Various processes have been used in the past to isolate valuable water insoluble commercial compounds from fermentation broths. Traditional technologies for isolating such compounds employ solid-liquid separations (e.g. filtration, centrifugation, etc.) to isolate the water-insoluble active ingredients and subsequent solid-liquid extractions to recover the activities. For example, the U.S. Pat. Nos. 4,117,118 and 4,215,199 to H arri describe processes for isolating cyclosporins A and B from fermentation broths involving the steps of centrifugation, homogenization, and multiple extractions (using methanol, ethylene chloride, and other water-immiscible organic solvents) with corresponding evaporations (i.e. concentrations). Thereafter, the final extracts are subjected to chromatographic purifications using silica gel and SEPHADEX.RTM. LH20 packings. Similar procedures are employed for isolating other types of water insoluble compounds such as lovastatin (an antihypercholesterolemic) and tacrolimus (FK-506, an immunosuppressant). Although these methodologies are currently used for industrial scale fermentations, they typically require expensive solid-liquid separators and solvent extractors/evaporators/condensers having high energy requirements. In addition, the product recovery yields from such processes are low due to multi-stage operations. Thus, capital investment and subsequent production costs are high.
As another example, the patent to Rudat (U.S. Pat.
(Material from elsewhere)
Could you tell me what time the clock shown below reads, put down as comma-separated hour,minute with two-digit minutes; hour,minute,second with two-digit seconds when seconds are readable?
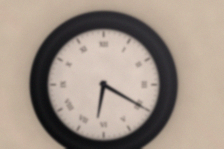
6,20
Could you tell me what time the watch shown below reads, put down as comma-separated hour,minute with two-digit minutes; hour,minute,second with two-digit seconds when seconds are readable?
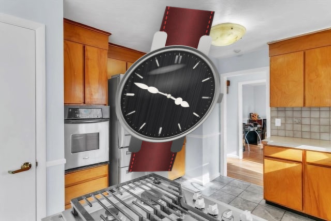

No. 5,256,547) describes a process for the production and isolation of cyclosporin A which involves mixing the culture with a filter aid such as recrystallized gypsum or calcite meal to form a suspension and filtering the mixture to obtain a moist biomass. The biomass is then dried and extracted two or three times with a lower carboxylic acid ester, or alternatively with a supercritical gas such as carbon dioxide. The extract is then defatted and chromatographed by preparative HPLC using silica gel or alumina oxide. This method offers limited advantages over those disclosed in earlier patents because it still suffers from multiple, complicated, and expensive operations.
Although the use of either microfiltration (M F) or ultrafiltration (UF) to clarify/filter aqueous fermentation broths has been established in the literature, extractions with organic solvents are usually performed as a secondary purification step to recover the active product. As noted above, the conventional purification procedures involve two distinct unit operations, namely, separation and extraction/evaporation. Generally for water insoluble products, the compound is first isolated from the large volume of aqueous fermentation broth and then purified by repeatedly extracting the compound with solvent and evaporating the solvent, so that the compound can be further extracted with a different solvent and evaporated until a concentration is achieved from which ultimate purification can take place. The repeated extractions and evaporations however, render the process very costly for large scale manufacture.
A unique feature of the present invention is in having a continuous processing system that obviates the need for separate extraction and evaporation steps after the initial centrifugation and/or filtration step. This technology offers many advantages over the prior art processes, including simplicity of design, reduced capital and manufacturing costs, and increased recovery yield. Furthermore, unlike the traditional processes, the entire process of the present invention is both automatable and fully contained which reduces both personnel and environmental exposure to the compound. This is an important consideration in that immunosuppressants and other potent therapeutic compounds may be highly toxic.